In other areas, service providers may be interested in moving into a community but may be limited in their access to public rights-of-way or by the exclusivity of a service provider who is unable or unwilling to service all users within the community.
Difficult policy problems rarely have simple or singular solutions and rural broadband access is no different. First and foremost, leaders should focus on the following:
1. Support and expedite the necessary mapping, data collection, and planning at the local, county, regional, and state levels, so that those areas are able to receive funds that require maps, data, and/or planning as a prerequisite for funding;
2. Work with federal and state agencies to eliminate barriers to access for fiber-optic infrastructure that already exists within our communities and which could be tapped to serve home and business users for little or no added cost;
3. Work with existing utilities who can offer broadband Internet service using their existing access to rights-of-way (this model is already successfully occurring in many areas with electric cooperatives and cable providers adding Internet to their legacy utility service).

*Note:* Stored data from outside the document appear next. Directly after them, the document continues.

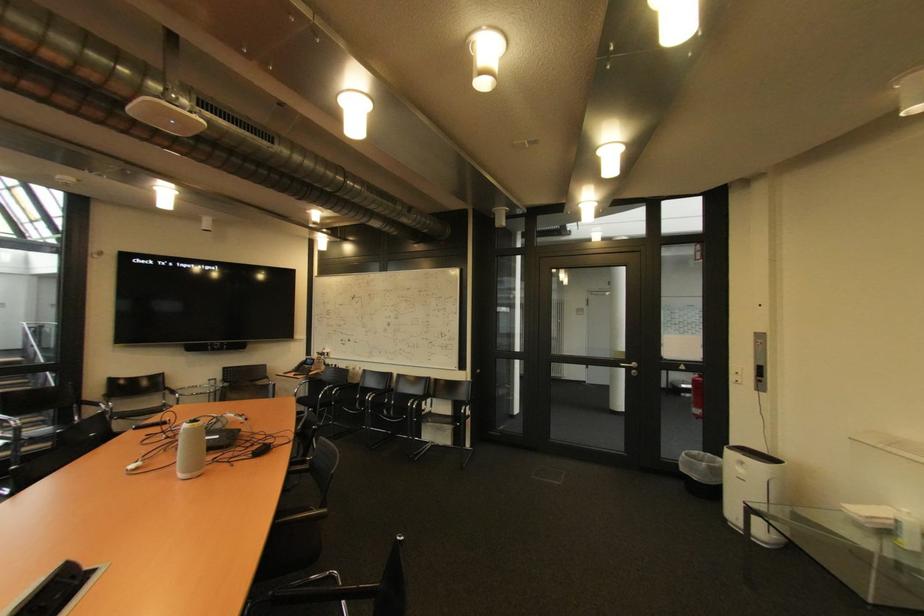
Locate an element on the screen. elevator call button is located at coordinates (760, 361).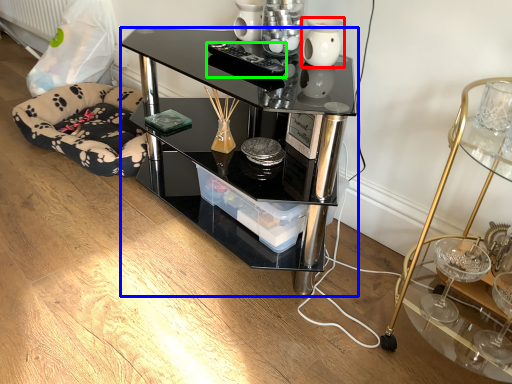
Question: Based on their relative distances, which object is farther from vase (highlighted by a red box)? Choose from desk (highlighted by a blue box) and remote control (highlighted by a green box).

Choices:
 (A) desk
 (B) remote control

Answer: (A)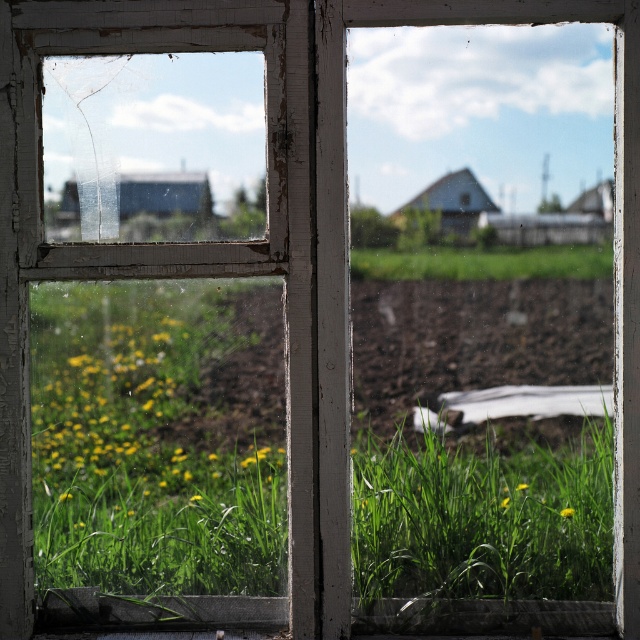
Question: Which point is farther to the camera?

Choices:
 (A) (579, 260)
 (B) (154, 600)

Answer: (B)

Question: Is smooth concrete sill at lower center smaller than green grass at center?

Choices:
 (A) yes
 (B) no

Answer: (B)

Question: Is smooth concrete sill at lower center closer to the viewer compared to green grass at center?

Choices:
 (A) no
 (B) yes

Answer: (A)

Question: From the image, what is the correct spatial relationship of smooth concrete sill at lower center in relation to green grass at center?

Choices:
 (A) right
 (B) left

Answer: (B)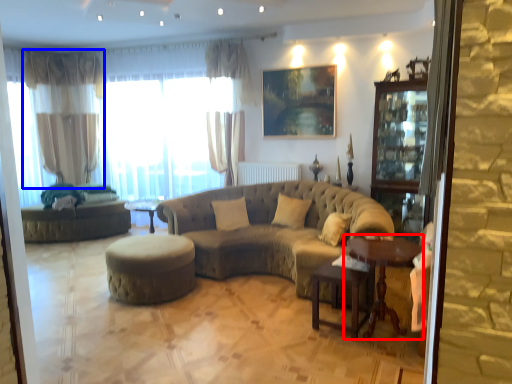
Question: Which point is further to the camera, table (highlighted by a red box) or curtain (highlighted by a blue box)?

Choices:
 (A) table
 (B) curtain

Answer: (B)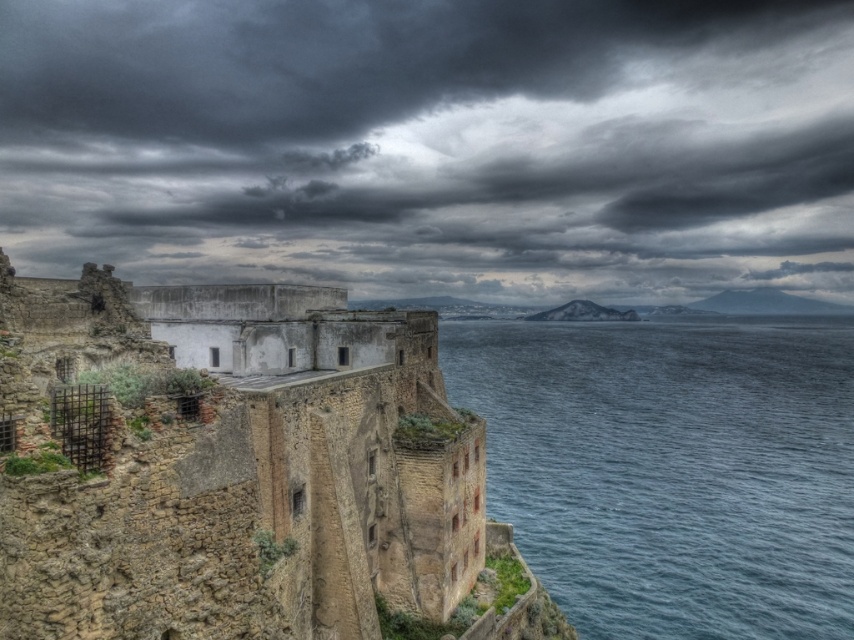
Question: Can you confirm if dark gray cloud at upper center is positioned to the right of blue water at lower right?

Choices:
 (A) no
 (B) yes

Answer: (A)

Question: Estimate the real-world distances between objects in this image. Which object is closer to the brown stone fort at center?

Choices:
 (A) dark gray cloud at upper center
 (B) blue water at lower right

Answer: (B)

Question: Considering the relative positions of dark gray cloud at upper center and blue water at lower right in the image provided, where is dark gray cloud at upper center located with respect to blue water at lower right?

Choices:
 (A) left
 (B) right

Answer: (A)

Question: Which point is closer to the camera taking this photo?

Choices:
 (A) (773, 419)
 (B) (449, 212)

Answer: (A)

Question: Can you confirm if brown stone fort at center is bigger than blue water at lower right?

Choices:
 (A) yes
 (B) no

Answer: (B)

Question: Which point is farther to the camera?

Choices:
 (A) (721, 52)
 (B) (211, 413)
 (C) (588, 600)

Answer: (A)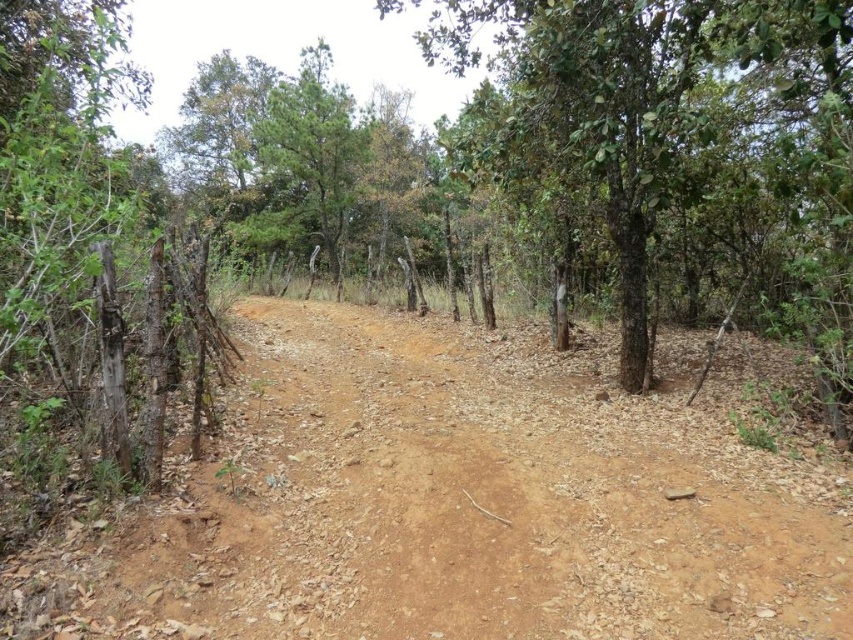
Can you confirm if brown dirt track at center is positioned to the right of green rough bark tree at center?

In fact, brown dirt track at center is to the left of green rough bark tree at center.

Can you confirm if brown dirt track at center is positioned above green rough bark tree at center?

Actually, brown dirt track at center is below green rough bark tree at center.

The height and width of the screenshot is (640, 853). Describe the element at coordinates (460, 502) in the screenshot. I see `brown dirt track at center` at that location.

This screenshot has height=640, width=853. In order to click on brown dirt track at center in this screenshot , I will do `click(460, 502)`.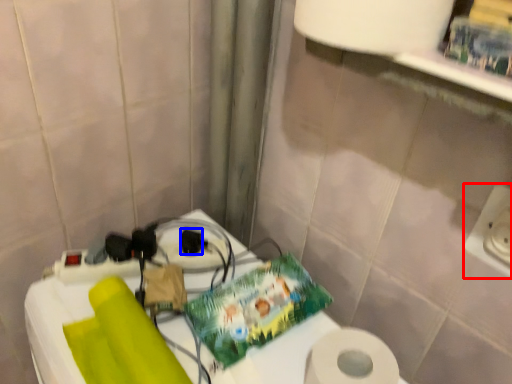
Question: Which of the following is the farthest to the observer, electric outlet (highlighted by a red box) or socket (highlighted by a blue box)?

Choices:
 (A) electric outlet
 (B) socket

Answer: (B)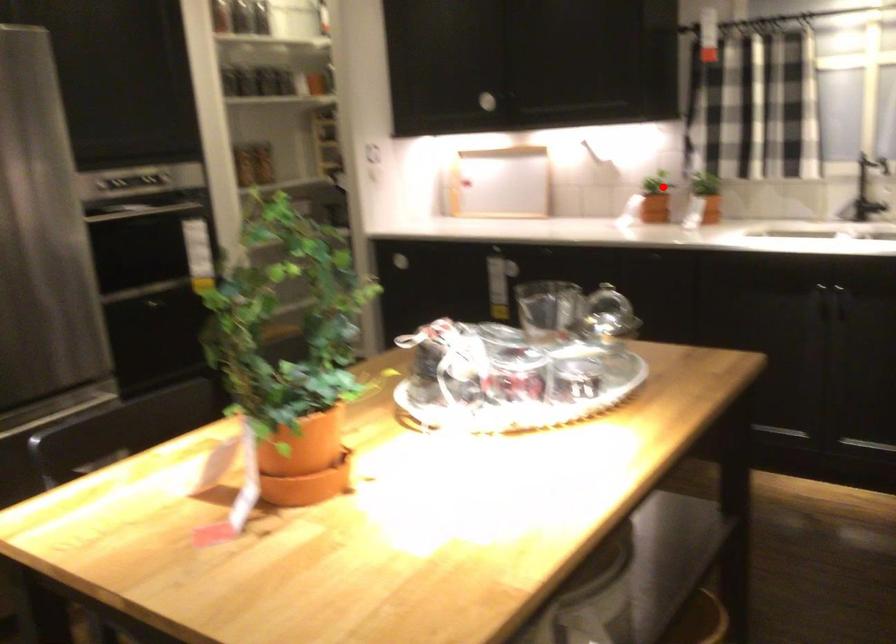
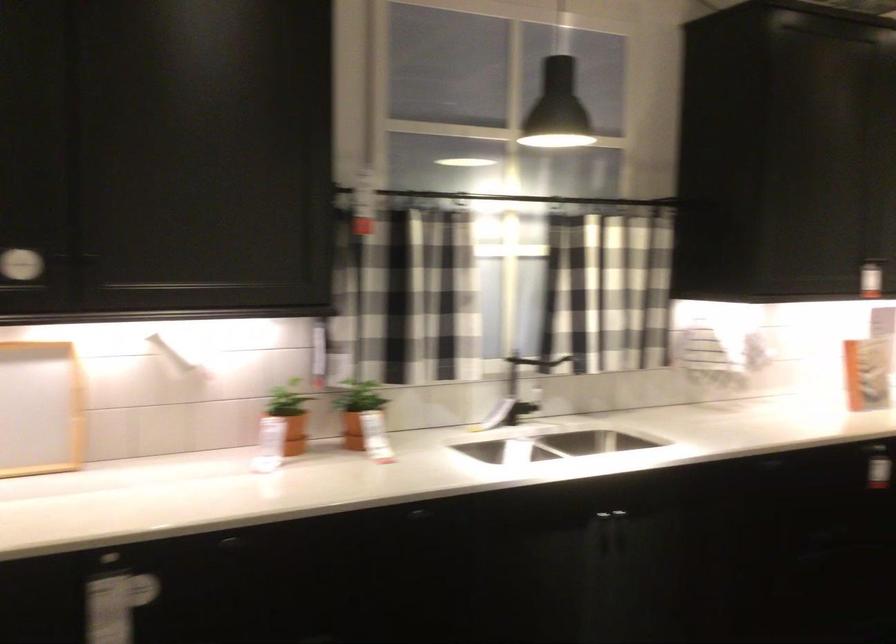
Question: I am providing you with two images of the same scene from different viewpoints. Given a red point in image1, look at the same physical point in image2. Is it:

Choices:
 (A) Closer to the viewpoint
 (B) Farther from the viewpoint

Answer: (A)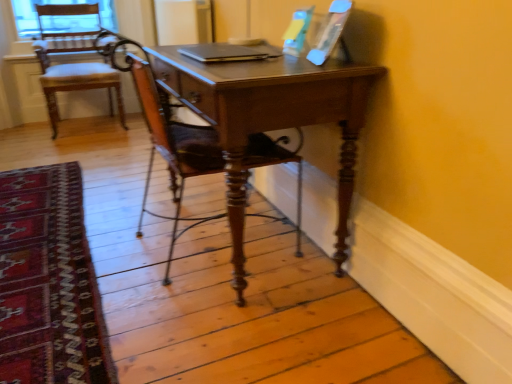
Locate an element on the screen. blank area beneath carpet with intricate patterns at lower left (from a real-world perspective) is located at coordinates (40, 231).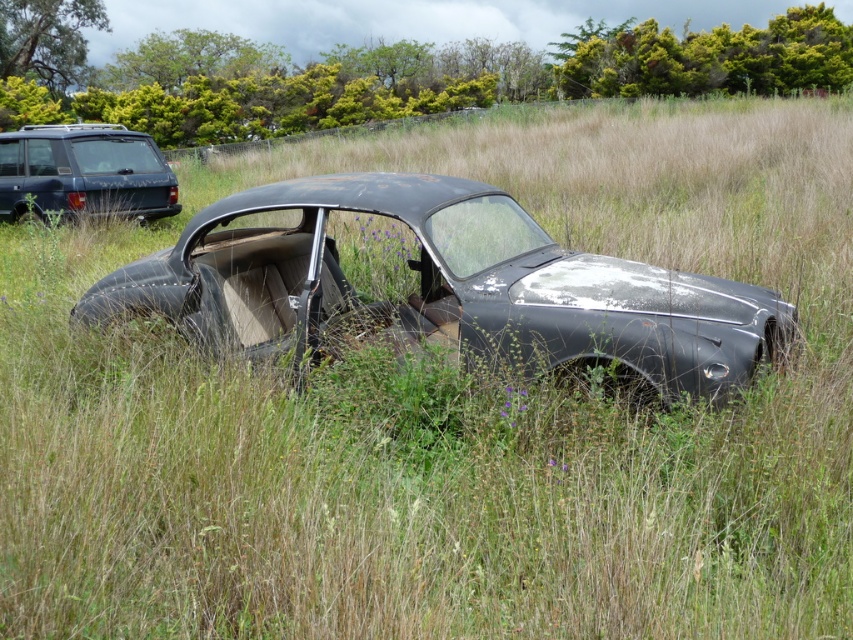
You are a photographer trying to capture both the rusty metallic car at center and the matte black suv at upper left in a single frame. Which vehicle should you focus on first to ensure both are in focus?

The rusty metallic car at center is closer to the viewer than the matte black suv at upper left. To ensure both are in focus, you should focus on the rusty metallic car at center first, as it is closer and adjusting focus from near to far will help capture both vehicles within the depth of field.

You are a delivery drone that needs to fly from the rusty metallic car at center to the matte black suv at upper left. The drone has a maximum flight distance of 5 meters. Can it reach the destination without recharging?

The distance between the rusty metallic car at center and the matte black suv at upper left is 6.63 meters, which exceeds the drone s 5 meter maximum range. Therefore, the drone cannot reach the matte black suv at upper left without recharging.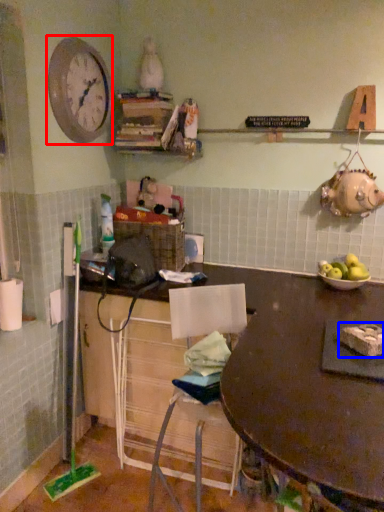
Question: Which point is further to the camera, clock (highlighted by a red box) or food (highlighted by a blue box)?

Choices:
 (A) clock
 (B) food

Answer: (A)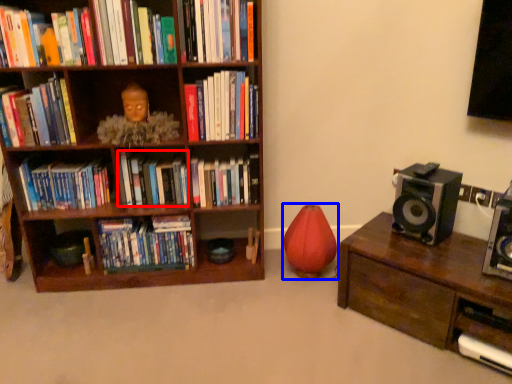
Question: Which object is further to the camera taking this photo, book (highlighted by a red box) or toy (highlighted by a blue box)?

Choices:
 (A) book
 (B) toy

Answer: (A)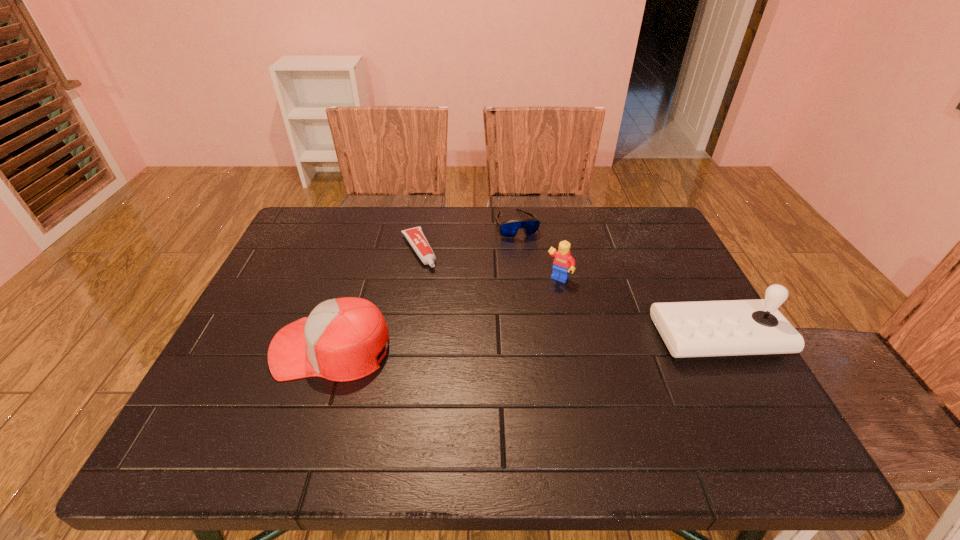
Image resolution: width=960 pixels, height=540 pixels. I want to click on free space between the shortest object and the second shortest object, so click(468, 237).

You are a GUI agent. You are given a task and a screenshot of the screen. Output one action in this format:
    pyautogui.click(x=<x>, y=<y>)
    Task: Click on the vacant region between the baseball cap and the toothpaste
    This screenshot has width=960, height=540.
    Given the screenshot: What is the action you would take?
    pyautogui.click(x=375, y=299)

Where is `vacant area that lies between the shortest object and the tallest object`? vacant area that lies between the shortest object and the tallest object is located at coordinates (567, 294).

The image size is (960, 540). I want to click on free space between the toothpaste and the Lego, so click(x=489, y=265).

In order to click on vacant space in between the Lego and the sunglasses in this screenshot , I will do `click(538, 251)`.

Where is `vacant area that lies between the sunglasses and the baseball cap`? This screenshot has height=540, width=960. vacant area that lies between the sunglasses and the baseball cap is located at coordinates (424, 286).

Locate an element on the screen. free space between the baseball cap and the tallest object is located at coordinates (524, 342).

At what (x,y) coordinates should I click in order to perform the action: click on blank region between the baseball cap and the Lego. Please return your answer as a coordinate pair (x, y). The width and height of the screenshot is (960, 540). Looking at the image, I should click on (445, 313).

You are a GUI agent. You are given a task and a screenshot of the screen. Output one action in this format:
    pyautogui.click(x=<x>, y=<y>)
    Task: Click on the vacant area between the fourth tallest object and the toothpaste
    This screenshot has width=960, height=540.
    Given the screenshot: What is the action you would take?
    pyautogui.click(x=468, y=237)

At what (x,y) coordinates should I click in order to perform the action: click on object identified as the second closest to the toothpaste. Please return your answer as a coordinate pair (x, y). Looking at the image, I should click on (340, 340).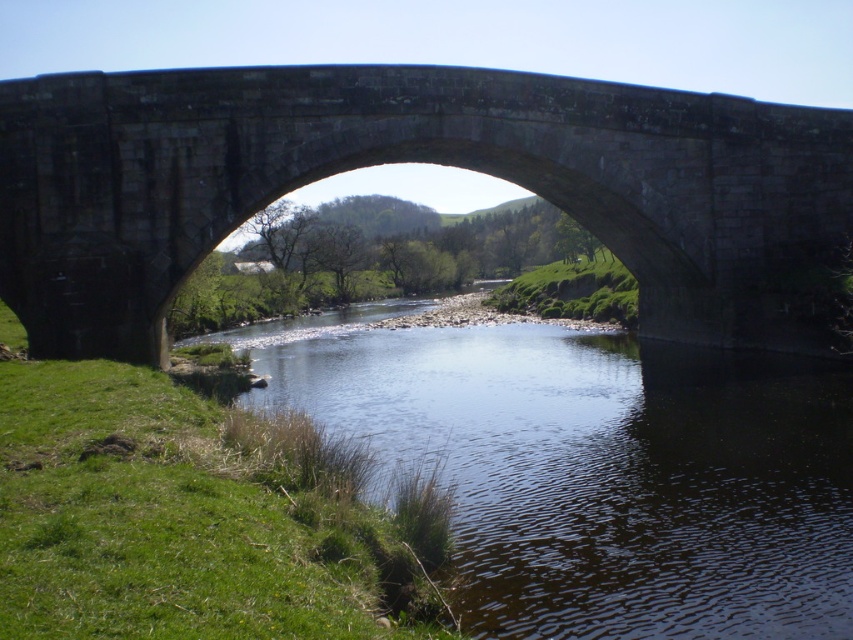
Is dark gray stone bridge at center taller than clear water at center?

Indeed, dark gray stone bridge at center has a greater height compared to clear water at center.

Who is more forward, (82, 80) or (784, 365)?

Point (82, 80) is more forward.

Find the location of `dark gray stone bridge at center`. dark gray stone bridge at center is located at coordinates (413, 161).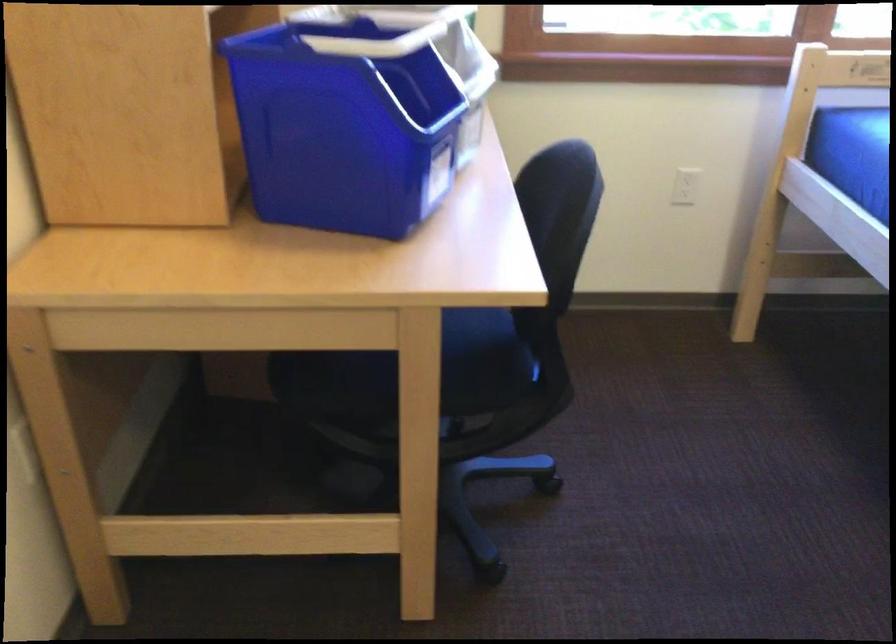
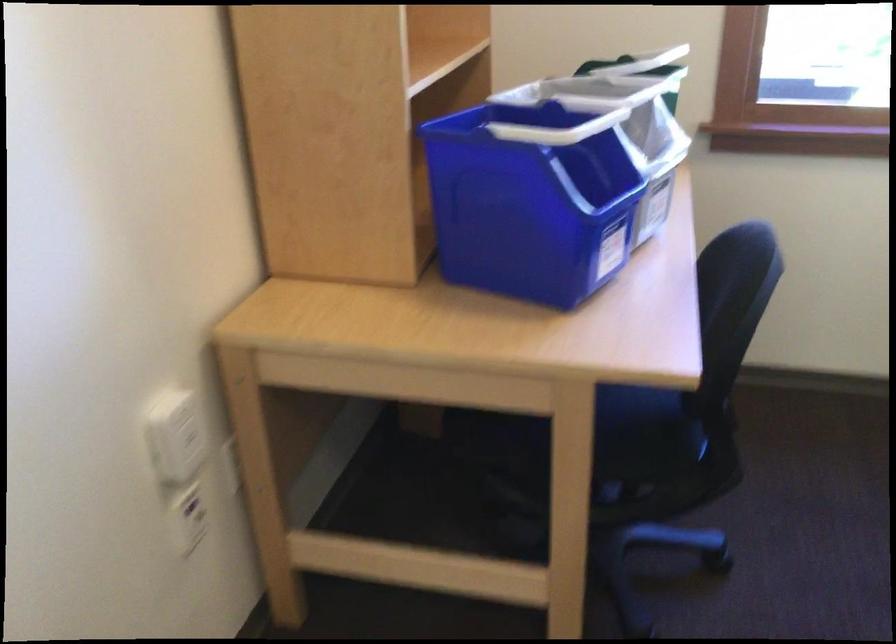
Looking at this image, what movement of the cameraman would produce the second image?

The awareness of the rural broadband problem has increased exponentially in recent years. The COVID—19 pandemic helped highlight both the deficiencies in Internet access in rural communities and that there is a demand for rural living that cannot be met without suitable Internet access. There are many minds much smarter than mine who are working full-time on this problem. I am grateful for each of them and I encourage you to follow their work and begin conversations with them. In the meantime, this is a summary from Stamford, Texas, of the rural broadband problem, why it matters to rural Texans, and what steps are needed in order to solve it and create a better quality of life and untold economic opportunity in every rural community in Texas.